• **The exercise**:
Copy the material from its beginning through the line containing "crop and rotate: angle 0.02°, left", changing "developed" to "processed" and leaving everything else the same.

-------- Material

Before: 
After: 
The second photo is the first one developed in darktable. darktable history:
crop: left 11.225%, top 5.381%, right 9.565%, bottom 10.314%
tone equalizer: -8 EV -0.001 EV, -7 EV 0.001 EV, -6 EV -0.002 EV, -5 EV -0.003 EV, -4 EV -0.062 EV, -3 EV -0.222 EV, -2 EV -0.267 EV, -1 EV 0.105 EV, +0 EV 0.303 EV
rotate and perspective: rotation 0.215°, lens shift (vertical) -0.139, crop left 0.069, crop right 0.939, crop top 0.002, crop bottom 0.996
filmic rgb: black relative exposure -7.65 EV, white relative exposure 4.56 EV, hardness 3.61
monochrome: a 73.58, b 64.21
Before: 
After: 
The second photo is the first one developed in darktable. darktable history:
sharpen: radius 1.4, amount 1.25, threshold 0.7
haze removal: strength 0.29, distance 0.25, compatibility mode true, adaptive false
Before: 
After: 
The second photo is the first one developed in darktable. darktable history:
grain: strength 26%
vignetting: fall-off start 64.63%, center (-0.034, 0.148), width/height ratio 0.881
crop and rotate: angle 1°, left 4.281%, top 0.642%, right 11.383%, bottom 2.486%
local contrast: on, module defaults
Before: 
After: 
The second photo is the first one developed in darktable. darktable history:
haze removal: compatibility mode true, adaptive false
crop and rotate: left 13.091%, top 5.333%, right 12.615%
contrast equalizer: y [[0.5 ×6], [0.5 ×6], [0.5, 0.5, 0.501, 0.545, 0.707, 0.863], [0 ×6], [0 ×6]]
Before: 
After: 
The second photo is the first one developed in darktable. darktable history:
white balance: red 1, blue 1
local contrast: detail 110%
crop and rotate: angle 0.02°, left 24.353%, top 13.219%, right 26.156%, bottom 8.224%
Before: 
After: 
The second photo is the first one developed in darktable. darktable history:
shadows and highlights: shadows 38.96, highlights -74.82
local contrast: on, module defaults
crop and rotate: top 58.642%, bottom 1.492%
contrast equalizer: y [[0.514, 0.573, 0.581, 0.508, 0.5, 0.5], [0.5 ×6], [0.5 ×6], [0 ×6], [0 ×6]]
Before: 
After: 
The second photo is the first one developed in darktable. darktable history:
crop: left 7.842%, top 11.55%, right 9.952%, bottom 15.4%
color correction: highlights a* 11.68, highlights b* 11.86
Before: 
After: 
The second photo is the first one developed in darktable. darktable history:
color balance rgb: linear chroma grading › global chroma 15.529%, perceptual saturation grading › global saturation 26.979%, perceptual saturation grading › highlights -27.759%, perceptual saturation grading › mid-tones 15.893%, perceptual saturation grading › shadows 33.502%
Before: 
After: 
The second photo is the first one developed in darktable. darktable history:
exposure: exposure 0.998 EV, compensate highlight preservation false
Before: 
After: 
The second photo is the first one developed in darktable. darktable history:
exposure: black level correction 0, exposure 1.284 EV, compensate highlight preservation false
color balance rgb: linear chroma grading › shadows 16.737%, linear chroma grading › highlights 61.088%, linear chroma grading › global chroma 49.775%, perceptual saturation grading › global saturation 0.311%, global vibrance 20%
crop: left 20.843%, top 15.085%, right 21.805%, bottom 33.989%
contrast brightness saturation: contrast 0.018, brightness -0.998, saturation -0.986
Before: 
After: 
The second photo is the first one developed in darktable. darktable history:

----------------

• **Output below**:
Before: 
After: 
The second photo is the first one processed in darktable. darktable history:
crop: left 11.225%, top 5.381%, right 9.565%, bottom 10.314%
tone equalizer: -8 EV -0.001 EV, -7 EV 0.001 EV, -6 EV -0.002 EV, -5 EV -0.003 EV, -4 EV -0.062 EV, -3 EV -0.222 EV, -2 EV -0.267 EV, -1 EV 0.105 EV, +0 EV 0.303 EV
rotate and perspective: rotation 0.215°, lens shift (vertical) -0.139, crop left 0.069, crop right 0.939, crop top 0.002, crop bottom 0.996
filmic rgb: black relative exposure -7.65 EV, white relative exposure 4.56 EV, hardness 3.61
monochrome: a 73.58, b 64.21
Before: 
After: 
The second photo is the first one processed in darktable. darktable history:
sharpen: radius 1.4, amount 1.25, threshold 0.7
haze removal: strength 0.29, distance 0.25, compatibility mode true, adaptive false
Before: 
After: 
The second photo is the first one processed in darktable. darktable history:
grain: strength 26%
vignetting: fall-off start 64.63%, center (-0.034, 0.148), width/height ratio 0.881
crop and rotate: angle 1°, left 4.281%, top 0.642%, right 11.383%, bottom 2.486%
local contrast: on, module defaults
Before: 
After: 
The second photo is the first one processed in darktable. darktable history:
haze removal: compatibility mode true, adaptive false
crop and rotate: left 13.091%, top 5.333%, right 12.615%
contrast equalizer: y [[0.5 ×6], [0.5 ×6], [0.5, 0.5, 0.501, 0.545, 0.707, 0.863], [0 ×6], [0 ×6]]
Before: 
After: 
The second photo is the first one processed in darktable. darktable history:
white balance: red 1, blue 1
local contrast: detail 110%
crop and rotate: angle 0.02°, left 24.353%, top 13.219%, right 26.156%, bottom 8.224%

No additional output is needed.